Künftig möchte Bayrisch Kraut regelmäßig Workshops, Seminare und Veranstaltungen anbieten, den Vereinsmitgliedern helfen,
Wissen über Cannabis zu vertiefen.
„Alle, die wollen, werden die Substanz probieren“, glaubt Bayer und weist hin: „Es gab vorher auch kein Konsumverbot.“Vergleiche man das Ansehen von Cannabis und Alkohol in der Gesellschaft, herrsche eine Doppelmoral. Die Väter würden niemals – sei es unter Alkohol oder unter Einfluss der Pflanze – Auto fahren, sagen sie. Dass es sogar eine Toleranzgrenze für Alkohol am Steuer gibt, lässt sie mit Kopfschütteln zurück. „Etwas überspitzt formuliert: Bekifft hat vermutlich auch noch keiner jemanden im Festzelt verschlagen“, so Bayer.
In erster Linie gehe es den beiden jetzt um den Diskurs. Deswegen wollen die Männer aus dem Landkreis auch das Gespräch zu der Kommunalpolitik suchen, etwa mit dem Leipheimer Stadtrat reden und an verschiedene Institutionen herantreten. „Die Hoffnung besteht, dass wir uns erst mal austauschen und auch aufklären können“, sagt Ficht, sein Stiefbruder fügt hinzu: „Und ganz klarmachen: Wir sind kein Verein von Drogenabhängigen.“
Bayer ist sich sicher, dass sie noch „in diesem Jahr die 500 Mitglieder vollbekommen“. Circa zehn bis 15 Anfragen pro Tag treffen bei Bayrisch Kraut seit der Legalisierung ein. Es hätten sogar schon Personen an seinem Privathaus in Leipheim geklingelt, um zu fragen, ob man hier Cannabis kaufen könnte. „Kann man natürlich nicht.“Und auch eine Art Vereinsheim gibt es nicht für Bayrisch Kraut.
Auf der Mitgliedsliste stehen Menschen „jeden Alters und Geschlechts“. Etwas mehr Männer als Frauen, würde Bayer schätzen und im Alter von 18 bis 70 Jahren. Auch der jeweilige berufliche Hintergrund der Mitglieder könne einer künftigen Anbauvereinigung zugutekommen, etwa die Klimatechniker, Anlagenbauer und Berufsfeuerwehrler auf der Liste.

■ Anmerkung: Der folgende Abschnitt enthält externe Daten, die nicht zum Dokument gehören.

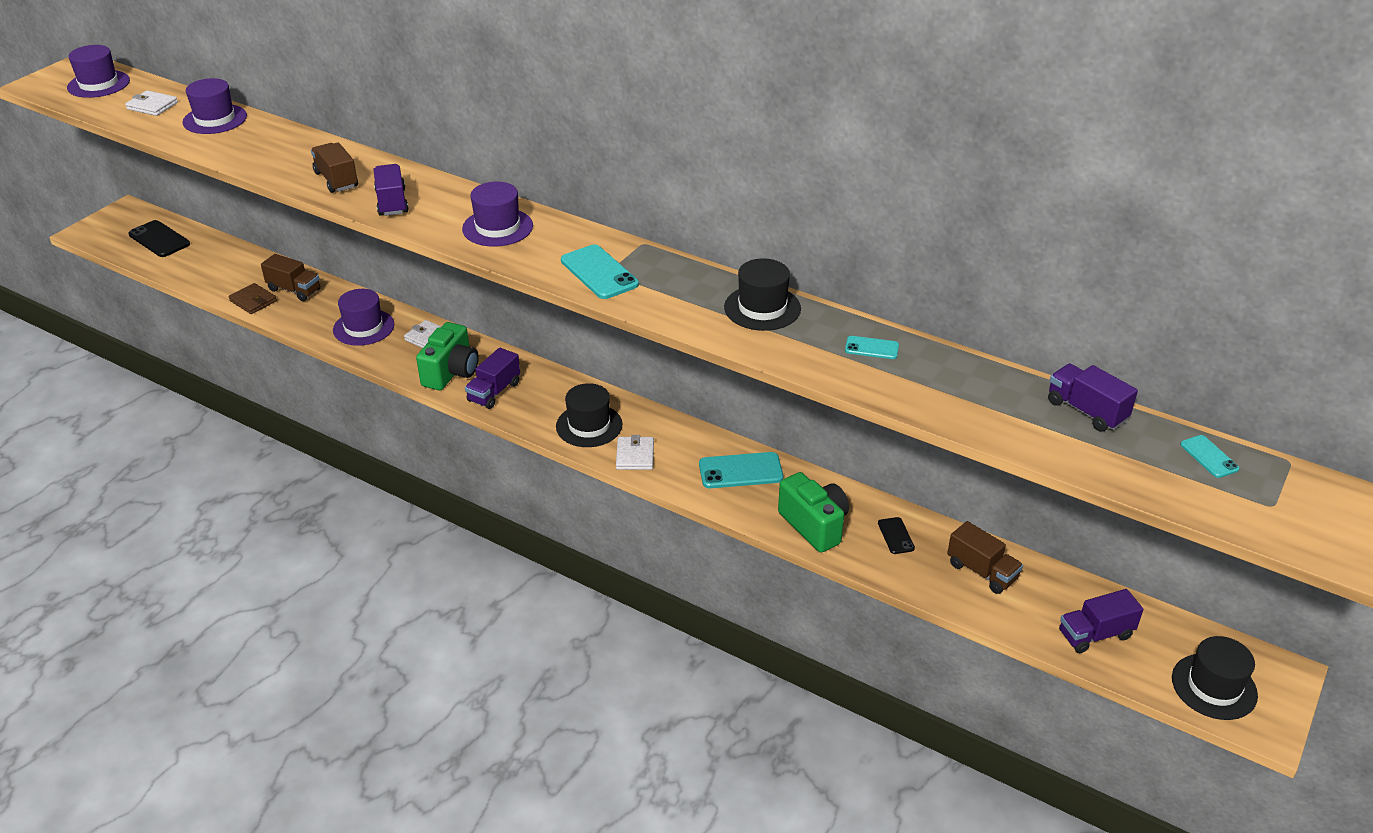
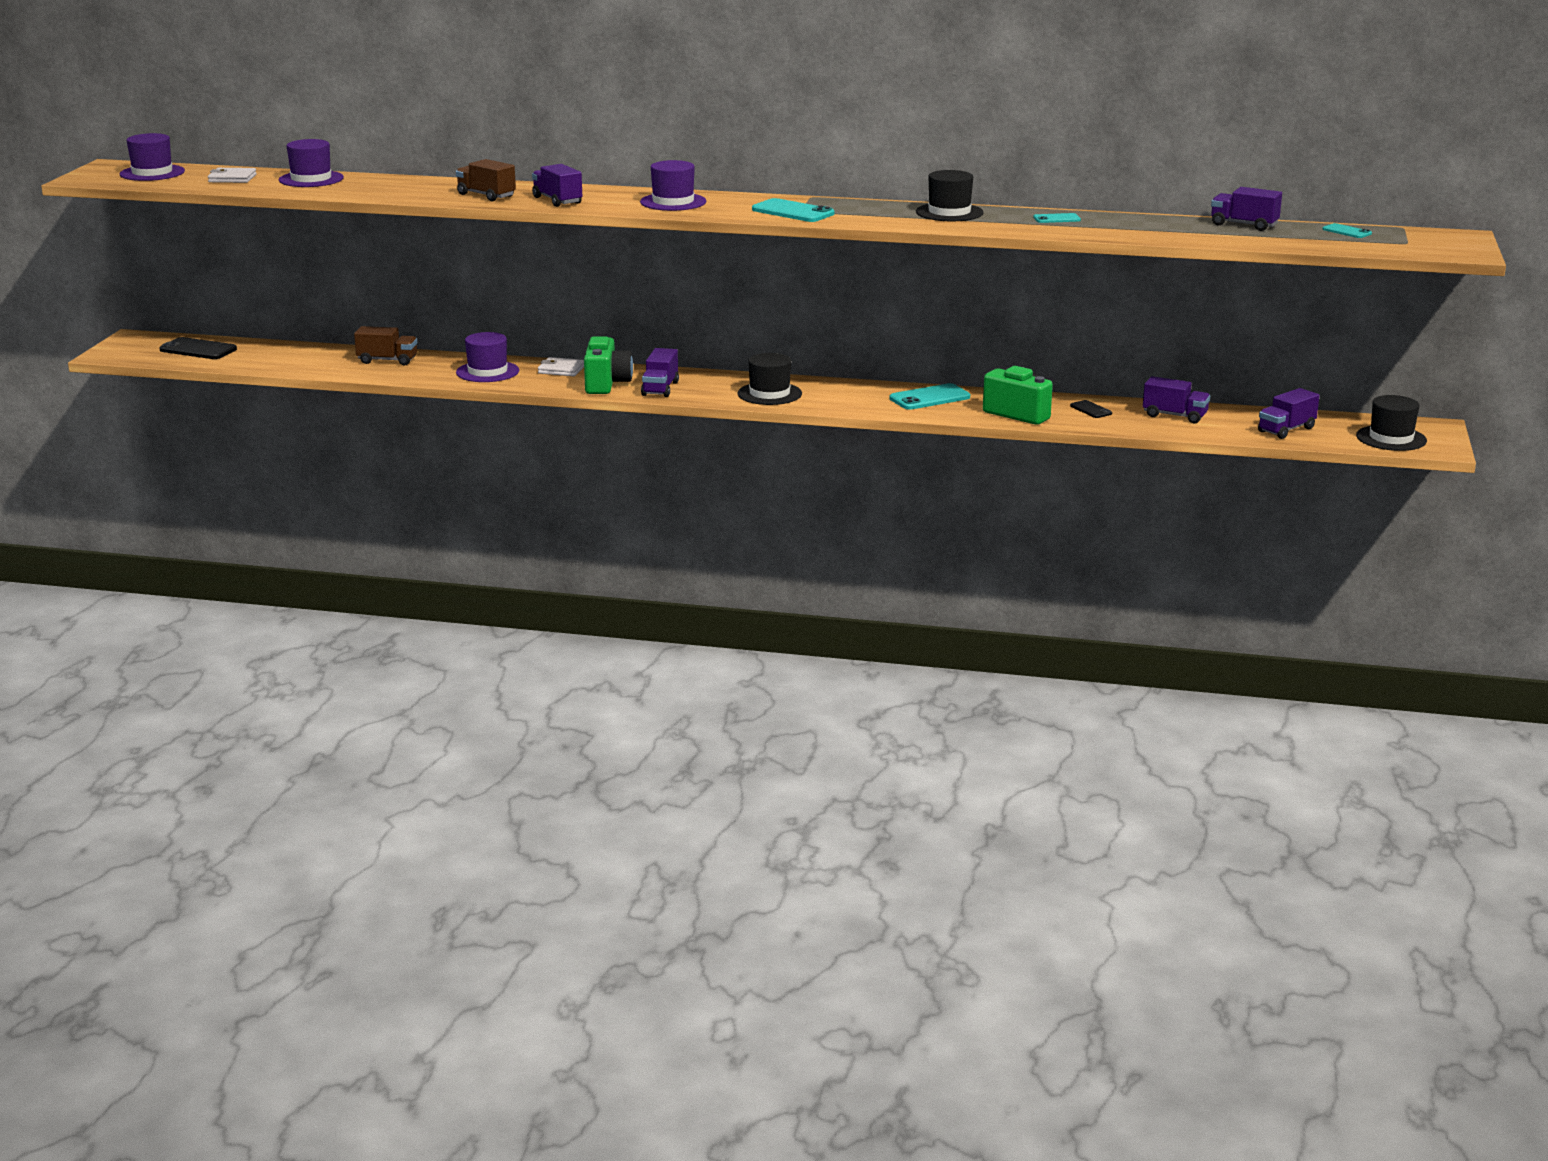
camera: 20 degrees left, 15 degrees down
brown wallet [229,283,277,314] -> none
white wallet [616,435,654,470] -> none
brown truck [947,521,1023,594] -> purple truck [1143,376,1210,423]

Aktuell läuft eine Umfrage unter den Mitgliedern, um herauszufinden, wie die Ansprüche an den Verein aussehen. Auch welche Sorten, welche Mengen und zu welchem Preis einmal in einer Anbauvereinigung angeboten und abgenommen werden, soll abgeschätzt werden. Dass in diesem Jahr noch etwas angebaut werden kann, glauben die Stiefbrüder nicht.